When the project first began, 202 children were receiving different types of milk products on prescription due to an allergy or intolerance and 92 of them met the criteria for a community dietitian review. The review found that 40 had either outgrown or no longer had an allergy, 43 needed a further review by a dietitian and nine needed different formulas.
The new pathway has had other benefits, not only in terms of improving access to services and providing a better patient experience for infants and their parents, it has increased the knowledge of key practitioners and developed an electronic pathway with diagnostic and prescribing guidance readily available to GPs.
Dr Peter Arkwright, Consultant Paediatric Allergist and Immunologist at Royal Manchester Children’s Hospital and Chair of the North West Paediatric Allergy Network said: “Milk allergy in infants is not only a common problem but can also make parents feel anxious. It is great to see that Bury CCG and Bury & Rochdale Care Organisation have been so successful in streamlining their service to ensure that children with allergies are treated appropriately. We look forward to this good practice being shared and taken up across other CCGs.”
Angela Gilchrist, Medicines Optimisation Technician and project lead for NHS Bury CCG said: “We are delighted to have been shortlisted for the Community or Primary Care Service Redesign Award. When we first started this project, our aim was to speed up diagnosis, get infants on the correct product and reduce waiting times when an infant does need to see a community dietitian. Not only have we achieved all of this, we have also improved the experience and access to support for the parents and their children too.

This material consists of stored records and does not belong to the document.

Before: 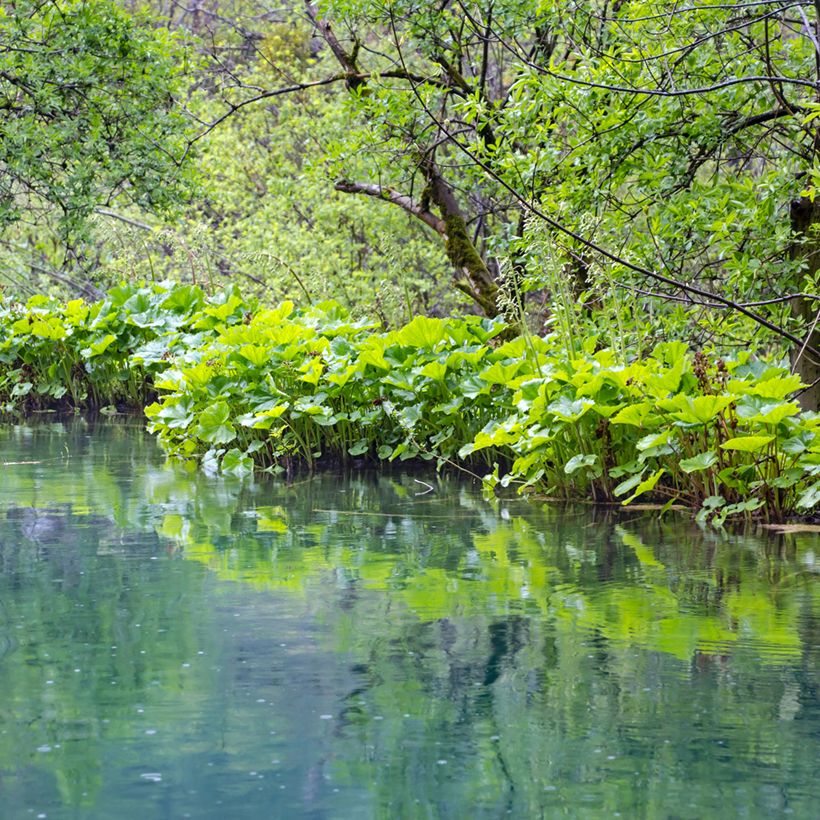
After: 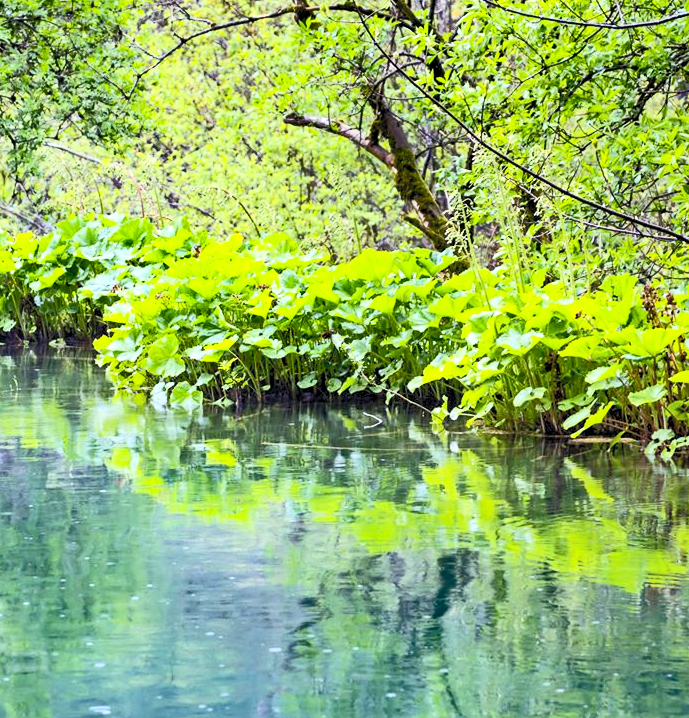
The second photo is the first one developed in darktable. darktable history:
shadows and highlights: soften with gaussian
color balance rgb: power › hue 63.11°, global offset › luminance -0.845%, perceptual saturation grading › global saturation 19.396%
crop: left 6.326%, top 8.275%, right 9.55%, bottom 4.098%
contrast brightness saturation: contrast 0.386, brightness 0.532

“Compliance to the pathway from healthcare professionals has been positive; it has had an excellent uptake in GP practices and every member of the health visiting team is using it too. We are already building on the success of the pathway by introducing a group session for families with a dietitian. These sessions focus on dairy free weaning and another introduces the ‘milk ladder’, which supports the reintroduction of dairy products into a diet in a planned way with specialist support when an infant is around 12 months of age as most children with milk allergy will outgrow the problem. Families are also benefitting from the peer support available.

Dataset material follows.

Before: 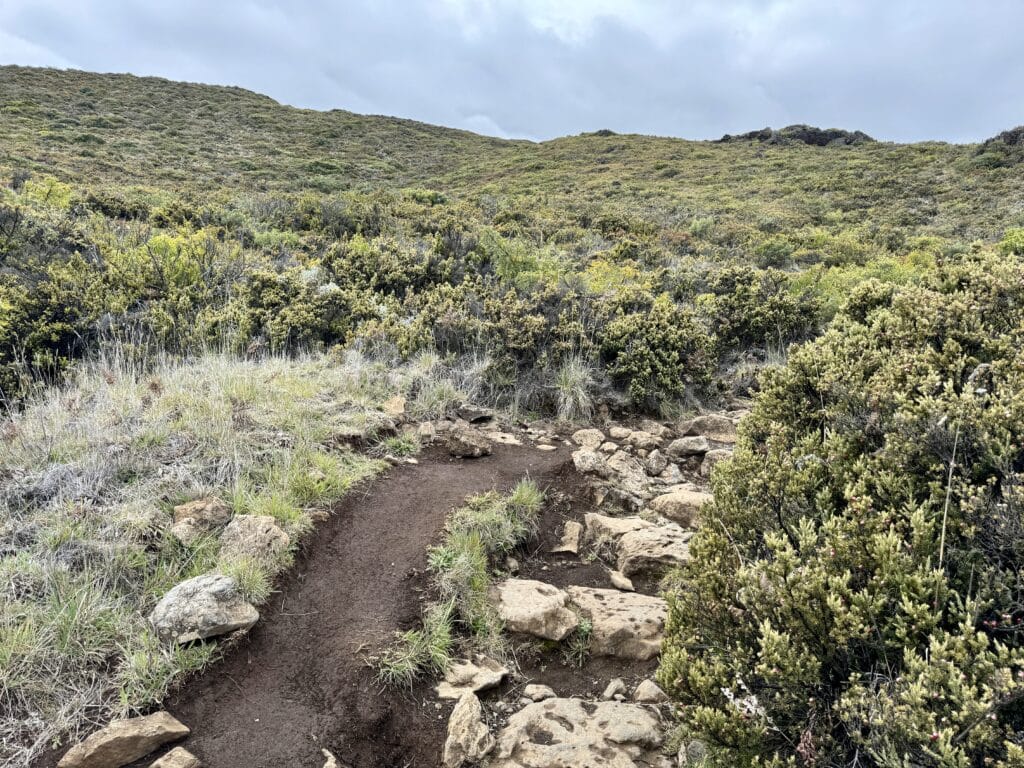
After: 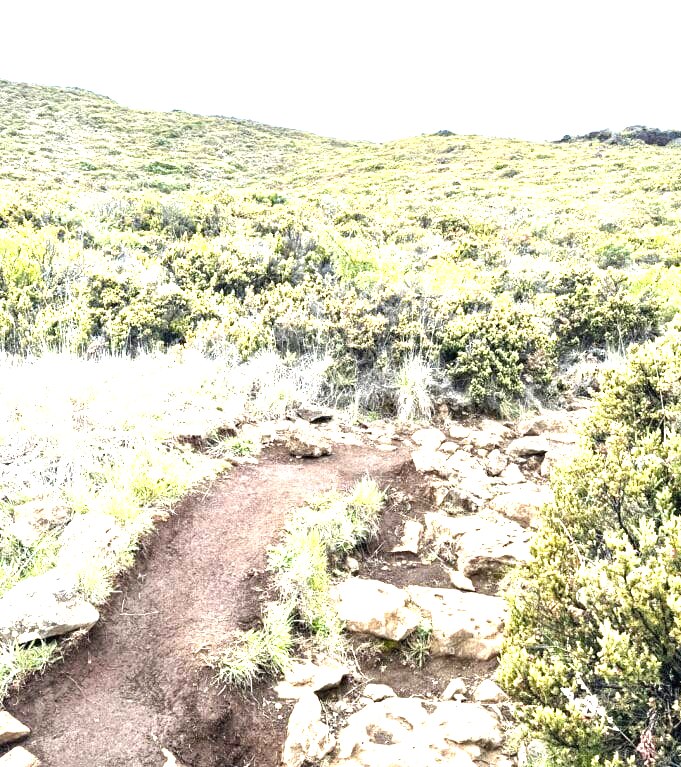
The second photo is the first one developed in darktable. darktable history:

“NHS Bury CCG is trailblazing across the north west and leading the way. The North West Paediatric Allergy and Infection Network are introducing the pathway to our counterparts across the region to show what can be achieved within their own organisations. Our aspiration is to see the pathway become standard practice across the country.”
HSJ editor Alistair Mclellan added: “We would like to congratulate Bury CCG, Bury and Rochdale Care Organisation, and the North West Paediatric Allergy and Infection Network on being finalists in the category of Community or Primary Care Service Redesign ahead of this year’s 2019 HSJ awards.

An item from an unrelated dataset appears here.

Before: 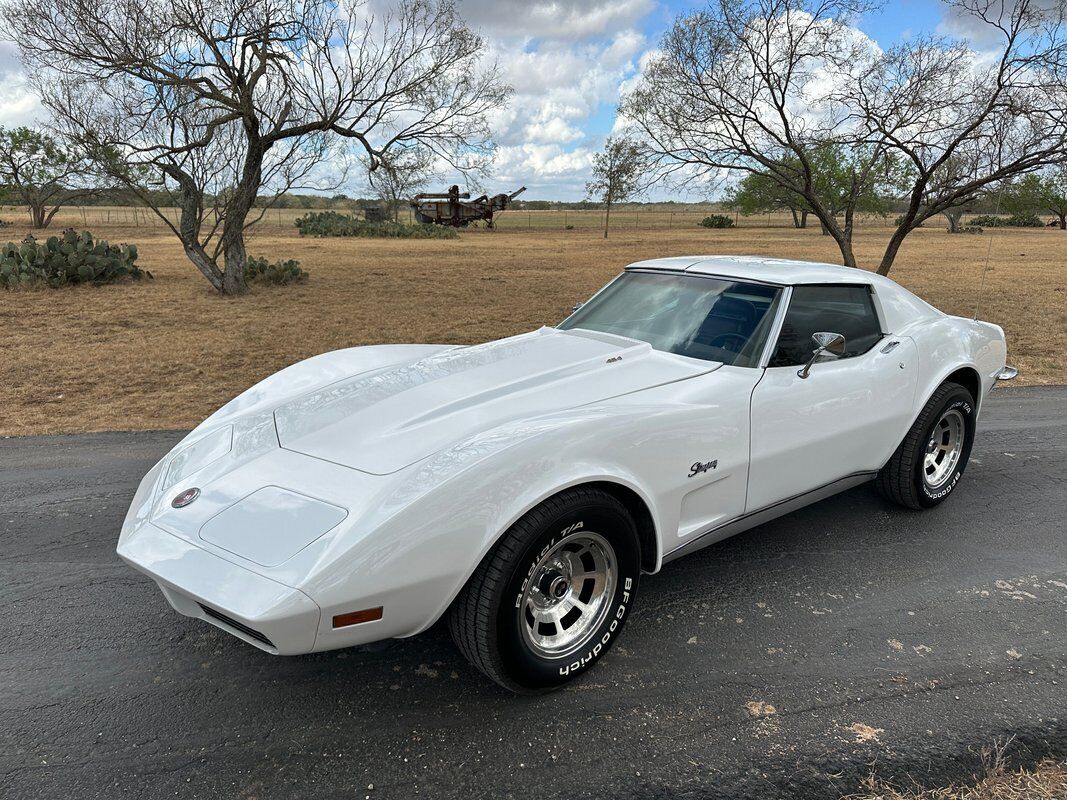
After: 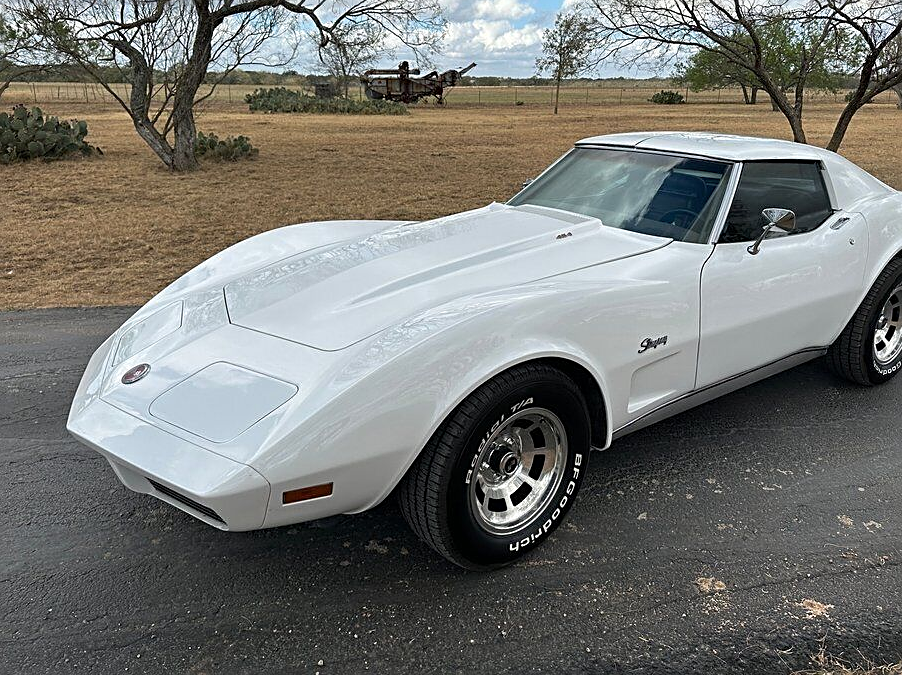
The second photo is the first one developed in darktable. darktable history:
sharpen: on, module defaults
crop and rotate: left 4.72%, top 15.526%, right 10.694%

“We are looking forward to welcoming them to the ceremony in November, to join us in recognising the very best achievements and innovations in the healthcare sector. The entrants this year have been of incredible calibre, and each of the finalists in this category have been chosen based on their outstanding commitment to excellence in healthcare.”
The full list of nominees for the 2019 HSJ awards (partnered by GRI) can be found here.
Winners will be selected ahead of the 2019 HSJ awards ceremony, which is due to be held at the Battersea Evolution Centre, London on November 6th.
Picture caption: (L-R) Angela Gilchrist (Medicines Optimisation Technician and project lead, NHS Bury CCG), Suzanne Dixon (Network Manager North West Allergy and Infection Network) and Jayne Fielding (Paediatric Dietician).